Etymology 1Edit

Apparently from Yiddish לאַפּע(lape)


lupper (plural luppers)

  1. (Polari, usually in the plural) A finger.
    • 1967, Kenneth Horne, Bona Guest House (Round the Horne), season 3, spoken by Julian (Hugh Paddick):
      Order lau your luppers on the strillers bona.
    • 2015, Brian Fairbairn and Karl Eccleston, Putting on the Dish[1], spoken by Maureen (Steve Wickenden), 1:52 from the start:
      What about your luppers? They size ten too?
    • 2015, Howard, Alex, A Hard Woman to Kill (DCI Hanlon Series; 3):
      'I'd be careful where you put your luppers, darling,' said Albert Slater. His right hand was tucked inside the silken folds of the dressing gown. Gun or knife? wondered Hanlon.

Etymology 2Edit

Blend of lunch +‎ supper


lupper (countable and uncountable, plural luppers)

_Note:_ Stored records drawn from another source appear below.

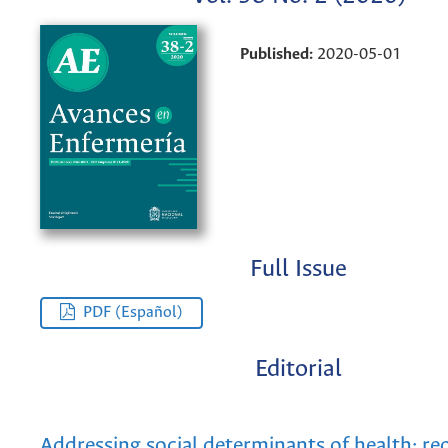
Published:
2020-05-01
Full Issue
PDF (Español)
Editorial
Addressing social determinants of health: re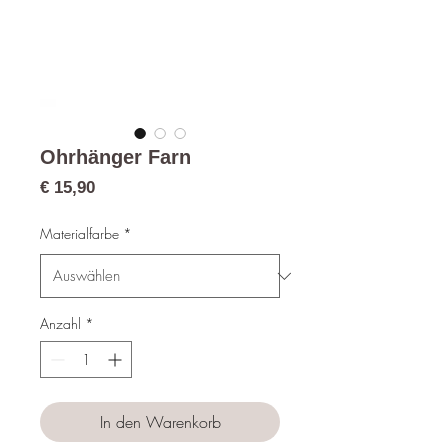
Ohrhänger Farn
Preis
€ 15,90
Materialfarbe
*
Anzahl
*
In den Warenkorb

  1. (slang, humorous) A meal or snack eaten between the normal times for lunch and supper.
    • 2004, Rolland E. Stroup, Distilled Lincoln Anecdotes:
      Working a 12:30 pm. to 9:00 pm. work shift raises the question: How can you tell the difference between the meals “linner” and “lupper?” Well, “linner” is closer to the normal lunch hour, and “lupper” is closer to supper.
    • 2012, Naomi Gayle, Landscapes in August, page 168:
      “It's not lunch time or dinner time,” she said. It was almost four o'clock. “Have you eaten lunch?” She shook her head no. “Do you have plans for dinner?” Again. No. “Good. We'll have lupper.” “Lupper?” “Lunch and supper. []
    • 2012, R. M. Singhose, Living the Dream: Harley Woman: Tales from the Open Road, page 200:
      All I wanted to do was get out of my wet clothes, catch a little lupper and get some much-needed rest. In case you don't know what lupper is, it's the same thing as brunch only later in the day. Lunch and supper combined equals lupper.